OK, the headline “A Bird’s Beak Saves Us From 10 Foot Centipedes” sounds just a tad sensational, but it really isn’t. I must tell you that I am completely GROSSED OUT by insects!!! I know there are people on this planet who are fascinated with them and good for them, but I am definitely not one one of them. The reason I’m telling you this is because I would never watch a documentary on bugs, but my son did and it just increased my admiration and love for birds.
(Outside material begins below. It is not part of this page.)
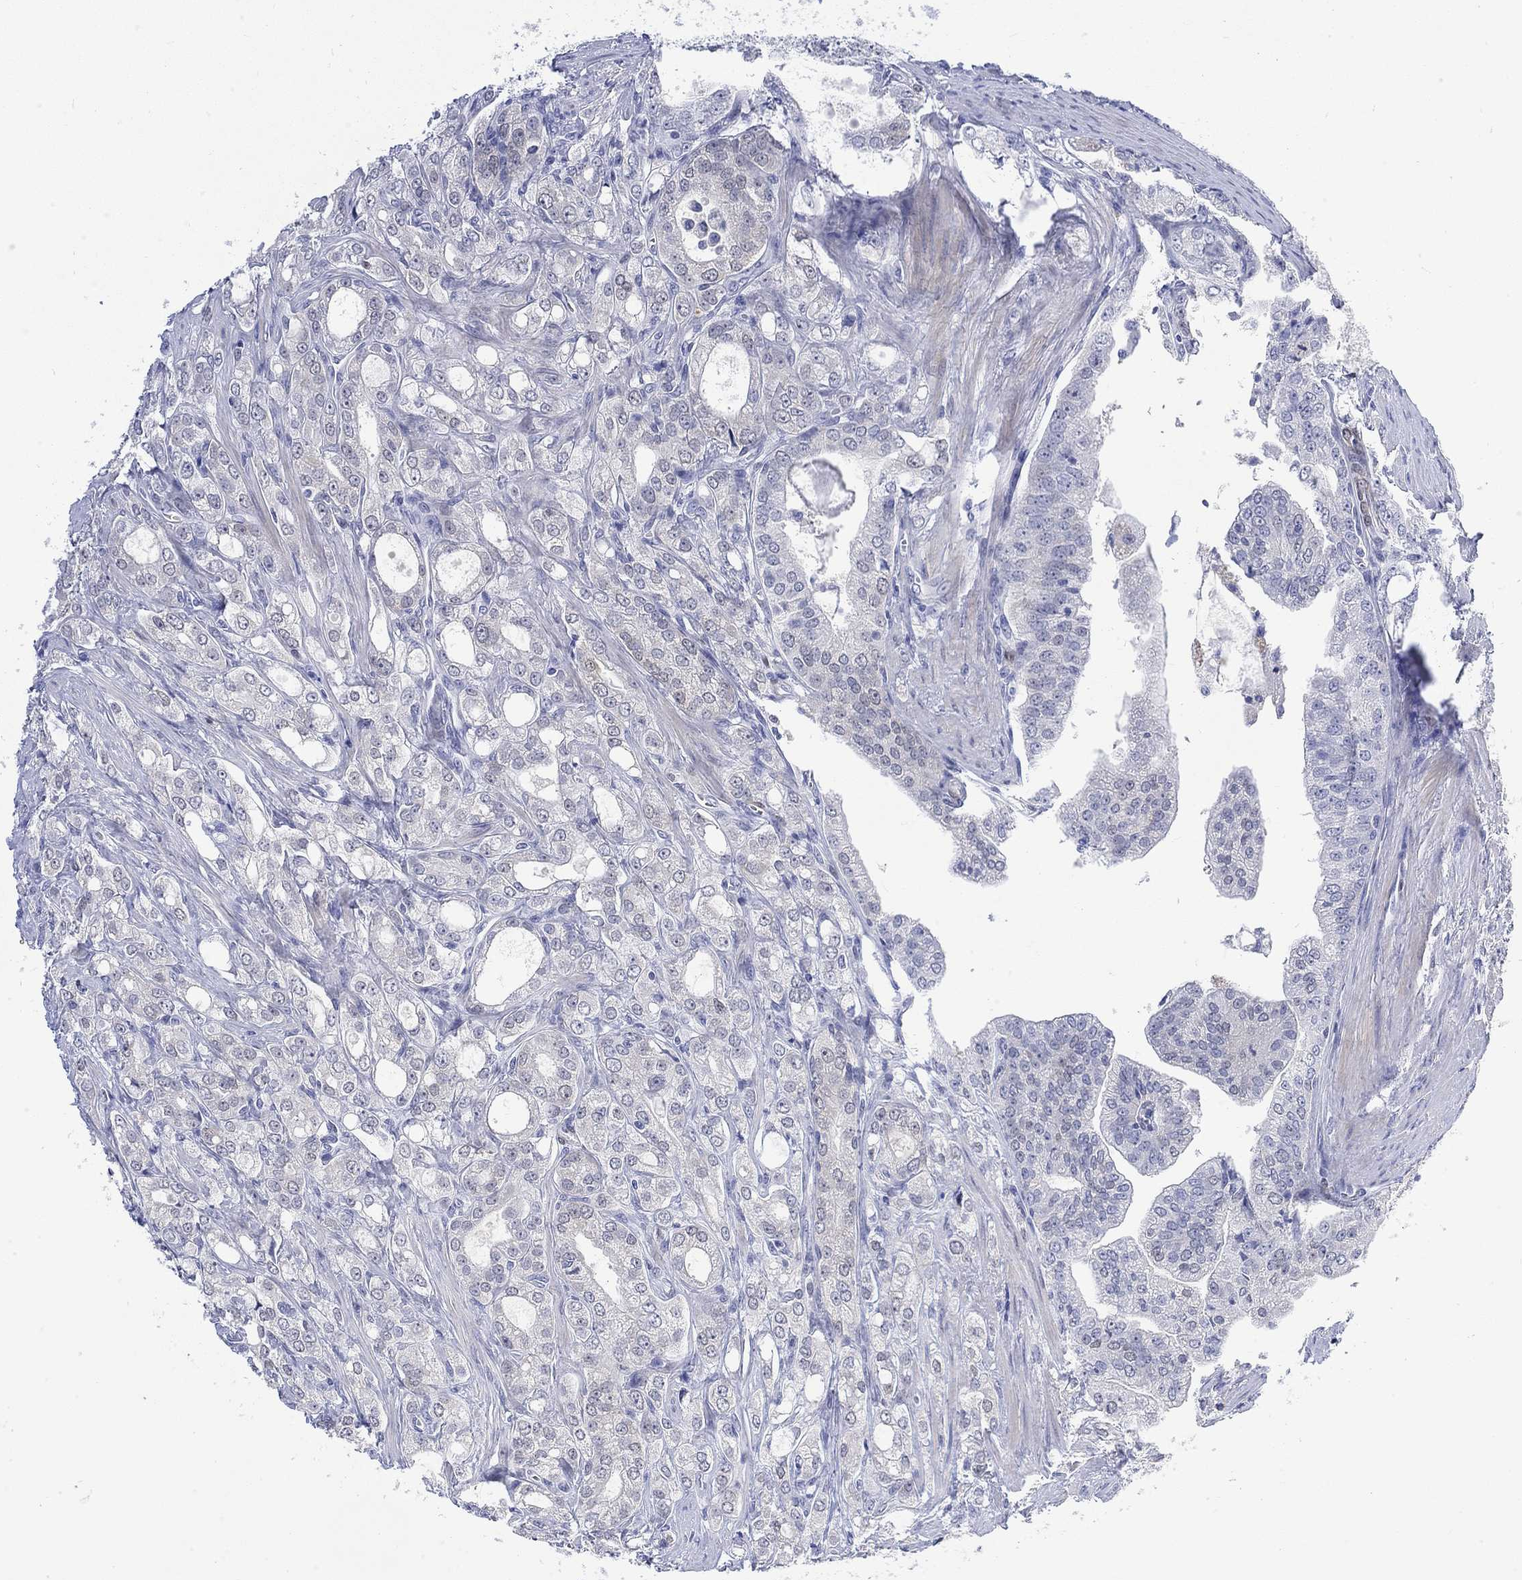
{"staining": {"intensity": "weak", "quantity": "<25%", "location": "cytoplasmic/membranous"}, "tissue": "prostate cancer", "cell_type": "Tumor cells", "image_type": "cancer", "snomed": [{"axis": "morphology", "description": "Adenocarcinoma, NOS"}, {"axis": "morphology", "description": "Adenocarcinoma, High grade"}, {"axis": "topography", "description": "Prostate"}], "caption": "Prostate adenocarcinoma was stained to show a protein in brown. There is no significant positivity in tumor cells.", "gene": "MSI1", "patient": {"sex": "male", "age": 70}}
I love birds as much as I detest insects. I knew there were giant bugs on this planet many millenia ago and apparently there were some really horrible things around to eat our poor ancestors. For example, a 10 foot centipede. I am repulsed by the tiny things today – can you imagine one that was 10 Freaking Feet long? But fortunately, they’re all gone and the reasons why are fascinating. Today our atmosphere is about 21% oxygen but in the past it has been much higher. When it was, it enabled insects to grow much larger. It has to do with the trachae through which insects breathe and I can’t explain it really well since I didn’t watch the documentary and don’t plan to do so.
However, here’s the thing: the amount of oxygen in the air varies over time, ranging from about 15% to 35%. In fact, we have more oxygen today than at times in the past so why haven’t insects grown larger again? According to the documentary it’s because of the blessed birds! They eat huge amounts of insects and keep their populations in check and these very effective insect predators didn’t exist back in the earlier days of huge insects. The birds then were dinosaurs, running around eating our mammalian ancestors. :-) But we forgive you, birds. And thus a bird beak saved us from giant insects.
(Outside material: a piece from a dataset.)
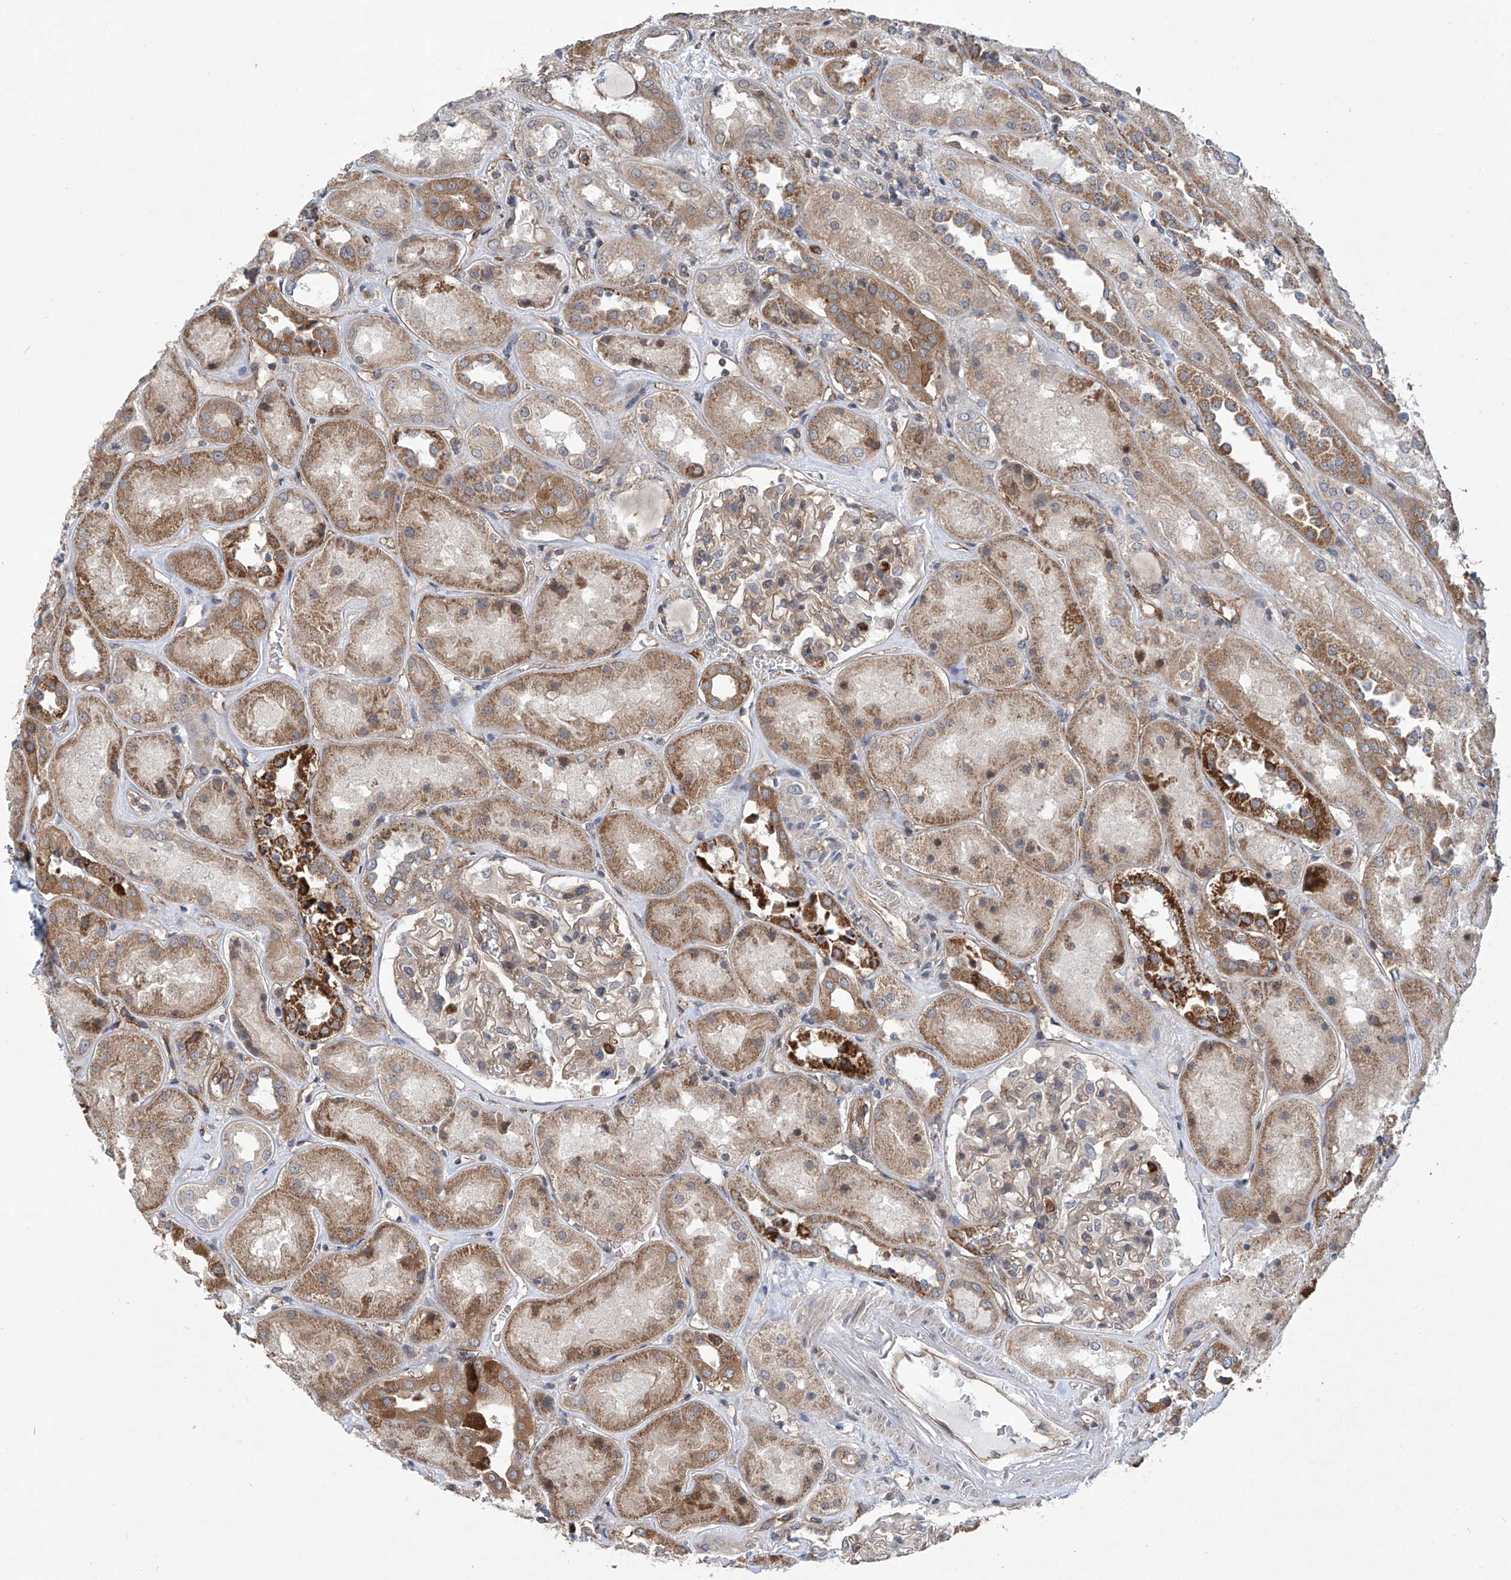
{"staining": {"intensity": "moderate", "quantity": "25%-75%", "location": "cytoplasmic/membranous"}, "tissue": "kidney", "cell_type": "Cells in glomeruli", "image_type": "normal", "snomed": [{"axis": "morphology", "description": "Normal tissue, NOS"}, {"axis": "topography", "description": "Kidney"}], "caption": "Benign kidney shows moderate cytoplasmic/membranous positivity in approximately 25%-75% of cells in glomeruli, visualized by immunohistochemistry.", "gene": "EIF2D", "patient": {"sex": "male", "age": 70}}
Side Note: another fascinating tidbit of information is that there were once giant dragonflies the size of hawks. They became extinct because of, believe it or not, flowers. Apparently when flowers appeared they started dropping their petals some of which inevitably fell into water. This spurred the growth of small organisms who ate the flowers and used much of the oxygen in the water. Thus, when the dragonflies laid their eggs in the water, the babies couldn’t get enough oxygen to survive and the dragonfly’s ability to reproduce ended.
Mother Nature is indeed a fascinating lady!